Probably, but not without cost.

I think that the difference pointed out by @treska was that humans can communicate with each other and provide explanations for decisions made in the past, something that is not (yet) possible with LLM-generated code.

That still sounds like review (suggesting improvements to your own code).

marlin · December 3, 2025, 5:32pm

Well, it is possible, but that produces funny results sometimes. Real conversation between Copilot and me:

Copilot: “Your code looks good, but you need to improve the event handlers.”
Me: “Which event handlers? I do not see any.”
Copilot: “Oh, you are right. I suggested it earlier but actually there are none in your code.”

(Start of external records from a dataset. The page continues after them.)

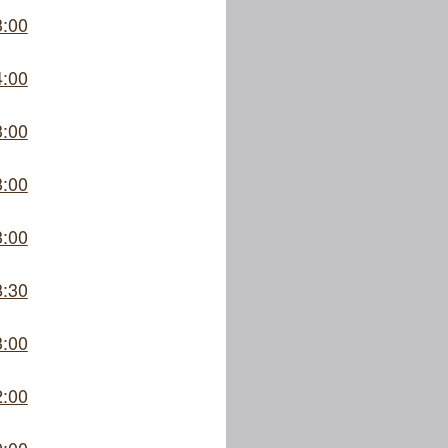
3:00
4:00
3:00
3:00
3:00
8:30
3:00
2:00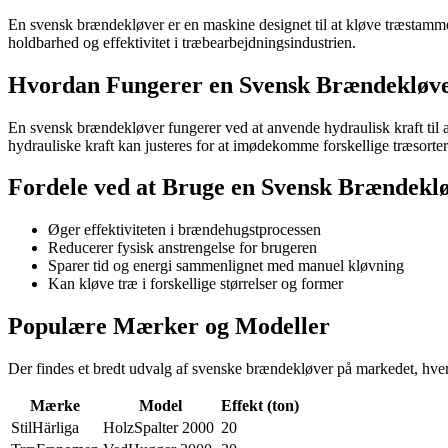
En svensk brændekløver er en maskine designet til at kløve træstamme
holdbarhed og effektivitet i træbearbejdningsindustrien.
Hvordan Fungerer en Svensk Brændekløv
En svensk brændekløver fungerer ved at anvende hydraulisk kraft til at
hydrauliske kraft kan justeres for at imødekomme forskellige træsorter 
Fordele ved at Bruge en Svensk Brændekl
Øger effektiviteten i brændehugstprocessen
Reducerer fysisk anstrengelse for brugeren
Sparer tid og energi sammenlignet med manuel kløvning
Kan kløve træ i forskellige størrelser og former
Populære Mærker og Modeller
Der findes et bredt udvalg af svenske brændekløver på markedet, hve
Mærke
Model
Effekt (ton)
StilHärliga
HolzSpalter 2000
20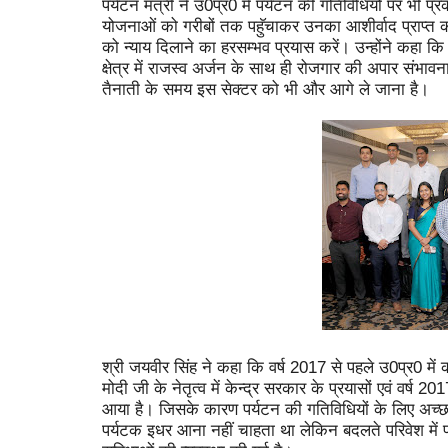
पर्यटन मंत्री ने उ0प्र0 में पर्यटन की गतिविधियों पर भ
योजनाओं को गरीबों तक पहुॅचाकर उनका आशीर्वाद प्राप्त क
को न्याय दिलाने का हरसम्भव प्रयास करें। उन्होंने कहा क
क्षेत्र में राजस्व अर्जन के साथ ही रोजगार की अपार संभावन
तैनाती के समय इस सेक्टर को भी और आगे ले जाना है।
श्री जयवीर सिंह ने कहा कि वर्ष 2017 से पहले उ0प्र0 में 
मोदी जी के नेतृत्व में केन्द्र सरकार के प्रयासों एवं वर्ष 201
आया है। जिसके कारण पर्यटन की गतिविधियों के लिए अच्छा
पर्यटक इधर आना नहीं चाहता था लेकिन बदलते परिवेश में पर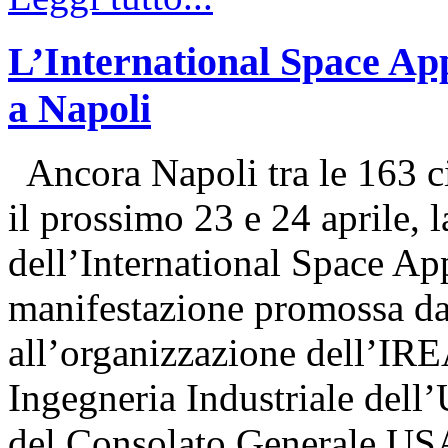
L’International Space Ap
a Napoli
Ancora Napoli tra le 163 ci
il prossimo 23 e 24 aprile, 
dell’International Space Ap
manifestazione promossa d
all’organizzazione dell’IRE
Ingegneria Industriale dell’
del Consolato Generale U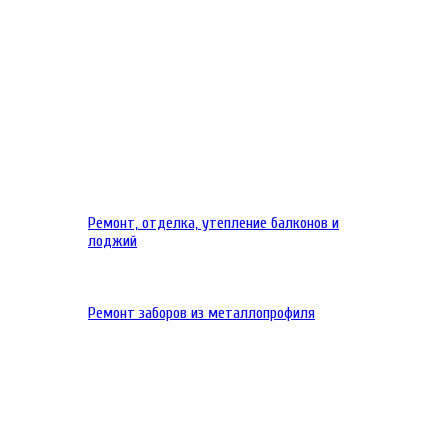
Ремонт, отделка, утепление балконов и
лоджий
Ремонт заборов из металлопрофиля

Beside that, I found arguing with Copilot quite interesting, especially when probing for best practices and their pros and cons.

Well, it’s a fine line between copy&paste a suggestion or clicking the “Accept” button in “Edit mode”. Most of the time I let Copilot edit my code directly and review the suggestion afterward.

And that’s the crucial step. It happens way too often (unrelated to software development) that generated content is used as-is. But that is the same as just copying results from Stackoverflow without understanding those, just on a larger scale.